China, as we say at the beginning of each Sinica Podcast episode, is a nation that is reshaping the world. But what does that reshaping really look like, and how does—and should—the world react to China’s role in globalization?
Few are better placed to answer these questions than Kishore Mahbubani, a veteran former diplomat from Singapore who recently ended a stint as dean of the Lee Kuan Yew School of Public Policy. He remains on the faculty there but is taking a sabbatical, in part to write a book for Penguin UK titled Has the West Lost It? His most recent book was titled The ASEAN Miracle: A Catalyst for Peace.
In this podcast, Mahbubani, as he often does, brings up a number of provocative ideas (read here a piece in the Huffington Post last year in which he raises many of the same ideas), particularly for Americans. Among them:
- The most important event of 2001 was not the 9/11 terrorist attacks, but China’s entry into the World Trade Organization.
- The U.S. and China are perfectly positioned for an infrastructure cooperation deal, but China’s communist identity, more than anything, makes such cooperation unthinkable.
- To address this psychological block, Americans—and all Westerners—should think of China’s government as led by the Chinese Civilization Party, not the Chinese Communist Party, because its goal is to revive Chinese civilization, not to export communism.
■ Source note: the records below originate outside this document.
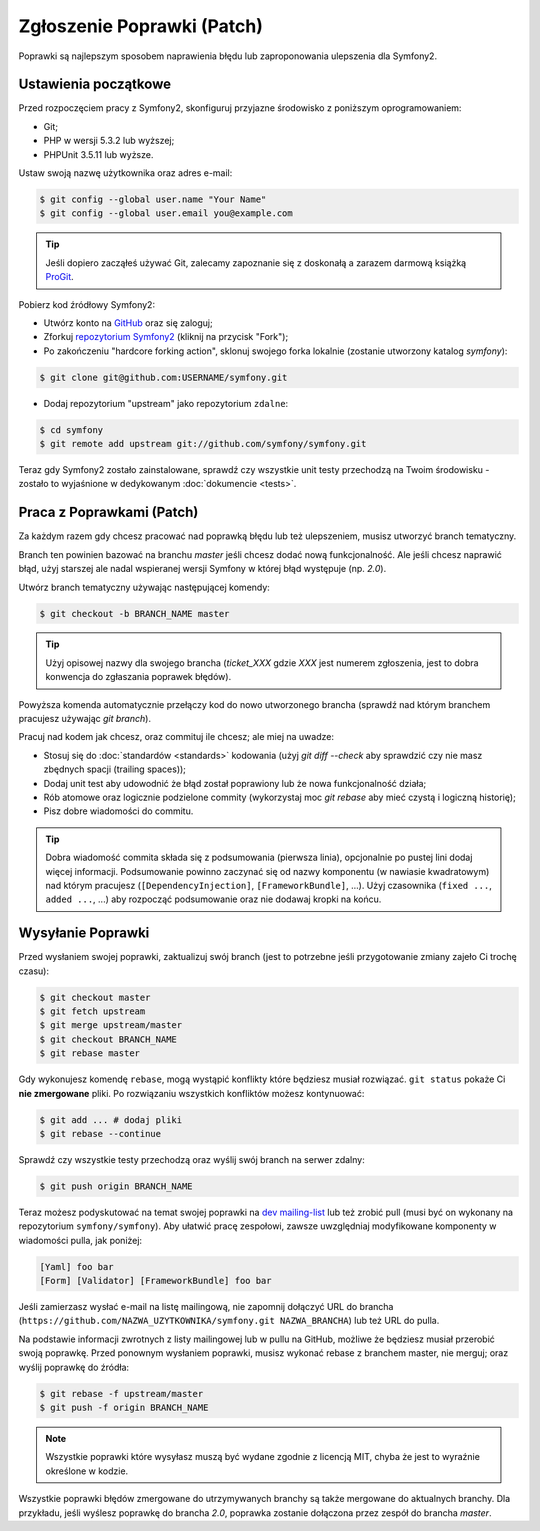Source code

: Zgłoszenie Poprawki (Patch)
===========================

Poprawki są najlepszym sposobem naprawienia błędu lub zaproponowania ulepszenia
dla Symfony2.

Ustawienia początkowe
---------------------

Przed rozpoczęciem pracy z Symfony2, skonfiguruj przyjazne środowisko z poniższym
oprogramowaniem:

* Git;

* PHP w wersji 5.3.2 lub wyższej;

* PHPUnit 3.5.11 lub wyższe.

Ustaw swoją nazwę użytkownika oraz adres e-mail:

.. code-block:: bash

    $ git config --global user.name "Your Name"
    $ git config --global user.email you@example.com

.. tip::

    Jeśli dopiero zacząłeś używać Git, zalecamy zapoznanie się z doskonałą a
    zarazem darmową książką `ProGit`_.

Pobierz kod źródłowy Symfony2:

* Utwórz konto na `GitHub`_ oraz się zaloguj;

* Zforkuj `repozytorium Symfony2`_ (kliknij na przycisk "Fork");

* Po zakończeniu "hardcore forking action", sklonuj swojego forka lokalnie
  (zostanie utworzony katalog `symfony`):

.. code-block:: bash

      $ git clone git@github.com:USERNAME/symfony.git

* Dodaj repozytorium "upstream" jako repozytorium ``zdalne``:

.. code-block:: bash

      $ cd symfony
      $ git remote add upstream git://github.com/symfony/symfony.git

Teraz gdy Symfony2 zostało zainstalowane, sprawdź czy wszystkie unit testy przechodzą
na Twoim środowisku - zostało to wyjaśnione w dedykowanym :doc:`dokumencie <tests>`.

Praca z Poprawkami (Patch)
--------------------------

Za każdym razem gdy chcesz pracować nad poprawką błędu lub też ulepszeniem,
musisz utworzyć branch tematyczny.

Branch ten powinien bazować na branchu `master` jeśli chcesz dodać nową funkcjonalność.
Ale jeśli chcesz naprawić błąd, użyj starszej ale nadal wspieranej wersji Symfony
w której błąd występuje (np. `2.0`).

Utwórz branch tematyczny używając następującej komendy:

.. code-block:: bash

    $ git checkout -b BRANCH_NAME master

.. tip::

    Użyj opisowej nazwy dla swojego brancha (`ticket_XXX` gdzie `XXX` jest
    numerem zgłoszenia, jest to dobra konwencja do zgłaszania poprawek błędów).

Powyższa komenda automatycznie przełączy kod do nowo utworzonego brancha
(sprawdź nad którym branchem pracujesz używając `git branch`).

Pracuj nad kodem jak chcesz, oraz commituj ile chcesz; ale miej na uwadze:

* Stosuj się do :doc:`standardów <standards>` kodowania (użyj `git diff --check` aby
  sprawdzić czy nie masz zbędnych spacji (trailing spaces));

* Dodaj unit test aby udowodnić że błąd został poprawiony lub że nowa funkcjonalność
  działa;

* Rób atomowe oraz logicznie podzielone commity (wykorzystaj moc `git rebase`
  aby mieć czystą i logiczną historię);

* Pisz dobre wiadomości do commitu.

.. tip::

    Dobra wiadomość commita składa się z podsumowania (pierwsza linia),
    opcjonalnie po pustej lini dodaj więcej informacji. Podsumowanie
    powinno zaczynać się od nazwy komponentu (w nawiasie kwadratowym) nad którym pracujesz
    (``[DependencyInjection]``, ``[FrameworkBundle]``, ...).
    Użyj czasownika (``fixed ...``, ``added ...``, ...) aby rozpocząć podsumowanie
    oraz nie dodawaj kropki na końcu.

Wysyłanie Poprawki
------------------

Przed wysłaniem swojej poprawki, zaktualizuj swój branch (jest to potrzebne jeśli
przygotowanie zmiany zajeło Ci trochę czasu):

.. code-block:: bash

    $ git checkout master
    $ git fetch upstream
    $ git merge upstream/master
    $ git checkout BRANCH_NAME
    $ git rebase master

Gdy wykonujesz komendę ``rebase``, mogą wystąpić konflikty które będziesz musiał rozwiązać.
``git status`` pokaże Ci **nie zmergowane** pliki. Po rozwiązaniu wszystkich konfliktów
możesz kontynuować:

.. code-block:: bash

    $ git add ... # dodaj pliki
    $ git rebase --continue

Sprawdź czy wszystkie testy przechodzą oraz wyślij swój branch na serwer zdalny:

.. code-block:: bash

    $ git push origin BRANCH_NAME

Teraz możesz podyskutować na temat swojej poprawki na `dev mailing-list`_ lub też zrobić
pull (musi być on wykonany na repozytorium ``symfony/symfony``). Aby ułatwić pracę
zespołowi, zawsze uwzględniaj modyfikowane komponenty w wiadomości pulla, jak poniżej:

.. code-block:: text

    [Yaml] foo bar
    [Form] [Validator] [FrameworkBundle] foo bar

Jeśli zamierzasz wysłać e-mail na listę mailingową, nie zapomnij dołączyć
URL do brancha (``https://github.com/NAZWA_UZYTKOWNIKA/symfony.git NAZWA_BRANCHA``)
lub też URL do pulla.

Na podstawie informacji zwrotnych z listy mailingowej lub w pullu na GitHub,
możliwe że będziesz musiał przerobić swoją poprawkę. Przed ponownym wysłaniem poprawki,
musisz wykonać rebase z branchem master, nie merguj; oraz wyślij poprawkę do źródła:

.. code-block:: bash

    $ git rebase -f upstream/master
    $ git push -f origin BRANCH_NAME

.. note::

    Wszystkie poprawki które wysyłasz muszą być wydane zgodnie z licencją MIT,
    chyba że jest to wyraźnie określone w kodzie.

Wszystkie poprawki błędów zmergowane do utrzymywanych branchy są także mergowane
do aktualnych branchy. Dla przykładu, jeśli wyślesz poprawkę do brancha `2.0`,
poprawka zostanie dołączona przez zespół do brancha `master`.

.. _ProGit:              http://progit.org/
.. _GitHub:              https://github.com/signup/free
.. _repozytorium Symfony2: https://github.com/symfony/symfony
.. _dev mailing-list:    http://groups.google.com/group/symfony-devs
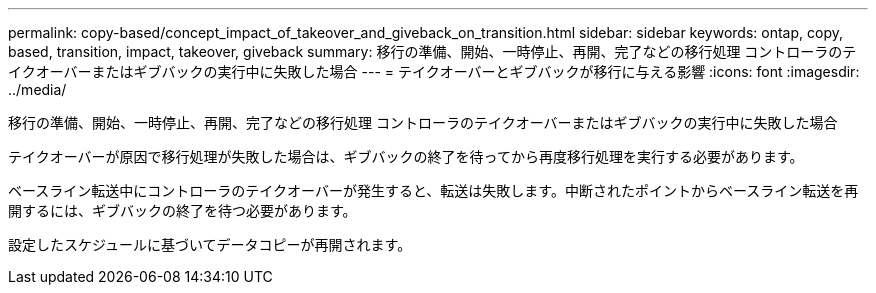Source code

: ---
permalink: copy-based/concept_impact_of_takeover_and_giveback_on_transition.html 
sidebar: sidebar 
keywords: ontap, copy, based, transition, impact, takeover, giveback 
summary: 移行の準備、開始、一時停止、再開、完了などの移行処理 コントローラのテイクオーバーまたはギブバックの実行中に失敗した場合 
---
= テイクオーバーとギブバックが移行に与える影響
:icons: font
:imagesdir: ../media/


[role="lead"]
移行の準備、開始、一時停止、再開、完了などの移行処理 コントローラのテイクオーバーまたはギブバックの実行中に失敗した場合

テイクオーバーが原因で移行処理が失敗した場合は、ギブバックの終了を待ってから再度移行処理を実行する必要があります。

ベースライン転送中にコントローラのテイクオーバーが発生すると、転送は失敗します。中断されたポイントからベースライン転送を再開するには、ギブバックの終了を待つ必要があります。

設定したスケジュールに基づいてデータコピーが再開されます。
- If Americans don’t start preparing for a world in which they are the number two power, the political shock when it happens could very well lead to a president even more misguided than Trump. (Both the International Monetary Fund moving its headquarters to China and Chinese currency becoming the primary international reserve currency in the coming decades are inevitable, for example, Mahbubani argues.)